TEXT SEGMENT -

Their proximity to Kerala, which is seeing a high number of cases, is among the reasons for the delay
In Kodagu and Dakshina Kannada, two districts where the positivity rate is over and around 2%, and schools have not reopened, teachers are interacting with students in smaller groups, providing lesson plans and giving them worksheets to ensure that their learning is not hampered this academic year.
V. Anbukumar, Commissioner for Public Instruction, said that teachers in the two districts were instructed to continue with online classes. He added that they were allowed to call students in groups (not more than five students) to school and give them advice or clarify their doubts.
However, he added that the department was hoping that the COVID-19 situation would improve and schools would reopen soon. “We cannot start classes as we will have to comply with all the recommendations of the COVID-19 Technical Advisory Committee,” he said, adding that the department was not thinking of starting any special measures in these districts as this was a ‘temporary situation’.
In Dakshina Kannada, a key reason for delay is because many students from Kasaragod district in Kerala, which has a high test positivity rate, attend schools here. The test positivity rate in Dakshina Kannada is hovering around 2%.

TASK STATEMENT -
Answer these from the text on schools in Kodagu and Dakshina Kannada:
(a) How many students at most may teachers call to school in one group?
(b) From which Kerala district do many students attending schools in Dakshina Kannada come?
(c) What term does the Commissioner for Public Instruction use for the situation in these districts?

EXTRACTED ENTRIES -
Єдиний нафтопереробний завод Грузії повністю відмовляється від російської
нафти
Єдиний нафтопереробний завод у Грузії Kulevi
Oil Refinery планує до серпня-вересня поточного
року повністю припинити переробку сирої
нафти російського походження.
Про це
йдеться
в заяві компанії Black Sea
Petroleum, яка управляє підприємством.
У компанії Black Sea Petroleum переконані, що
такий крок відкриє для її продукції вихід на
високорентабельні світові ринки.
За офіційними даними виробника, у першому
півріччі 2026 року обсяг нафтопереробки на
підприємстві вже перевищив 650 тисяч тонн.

...

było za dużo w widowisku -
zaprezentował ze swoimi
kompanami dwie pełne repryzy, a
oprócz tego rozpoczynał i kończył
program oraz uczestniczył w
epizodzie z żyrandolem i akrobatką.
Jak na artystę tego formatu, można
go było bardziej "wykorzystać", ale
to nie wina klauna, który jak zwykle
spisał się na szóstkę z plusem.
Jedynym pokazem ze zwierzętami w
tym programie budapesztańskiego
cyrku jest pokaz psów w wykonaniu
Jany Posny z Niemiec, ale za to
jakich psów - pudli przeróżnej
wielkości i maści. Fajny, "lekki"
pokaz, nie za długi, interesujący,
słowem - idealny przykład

* * *

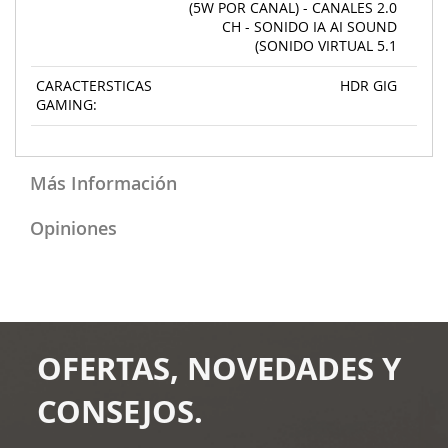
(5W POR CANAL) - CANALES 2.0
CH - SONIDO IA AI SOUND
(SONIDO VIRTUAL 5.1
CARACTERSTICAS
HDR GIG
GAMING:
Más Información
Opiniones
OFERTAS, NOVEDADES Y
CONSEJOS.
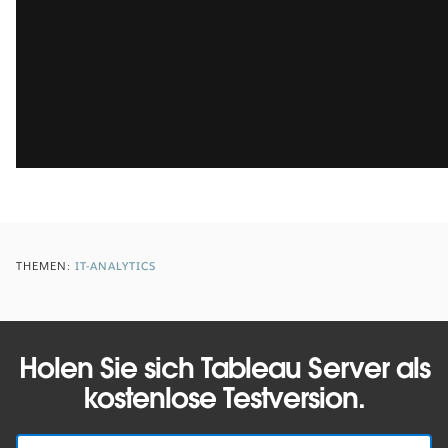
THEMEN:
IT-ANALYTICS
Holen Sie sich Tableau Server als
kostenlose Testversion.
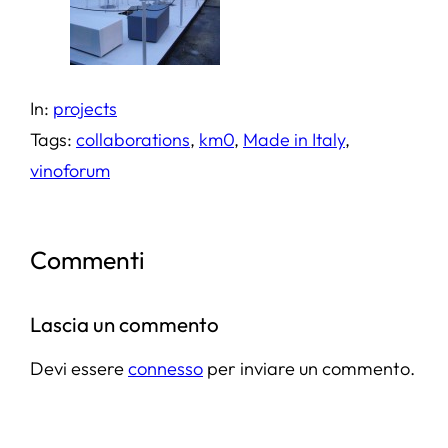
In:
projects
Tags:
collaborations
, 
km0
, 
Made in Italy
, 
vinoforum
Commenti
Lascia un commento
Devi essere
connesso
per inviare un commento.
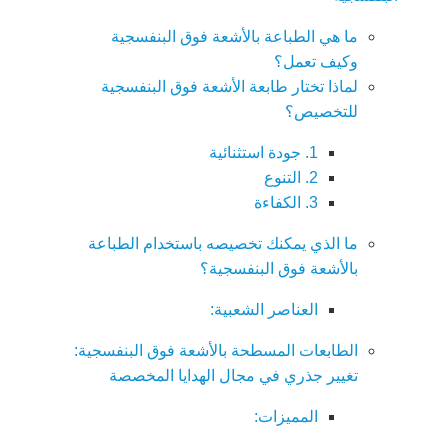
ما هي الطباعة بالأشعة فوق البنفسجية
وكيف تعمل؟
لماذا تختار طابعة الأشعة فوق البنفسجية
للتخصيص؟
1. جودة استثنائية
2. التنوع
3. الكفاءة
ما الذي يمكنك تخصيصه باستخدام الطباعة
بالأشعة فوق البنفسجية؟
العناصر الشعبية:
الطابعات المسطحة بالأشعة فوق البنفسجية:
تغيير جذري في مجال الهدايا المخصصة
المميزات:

RESPONSE FOR THIS EXERCISE -
(a) Not more than five students.
(b) Kasaragod district.
(c) A "temporary situation."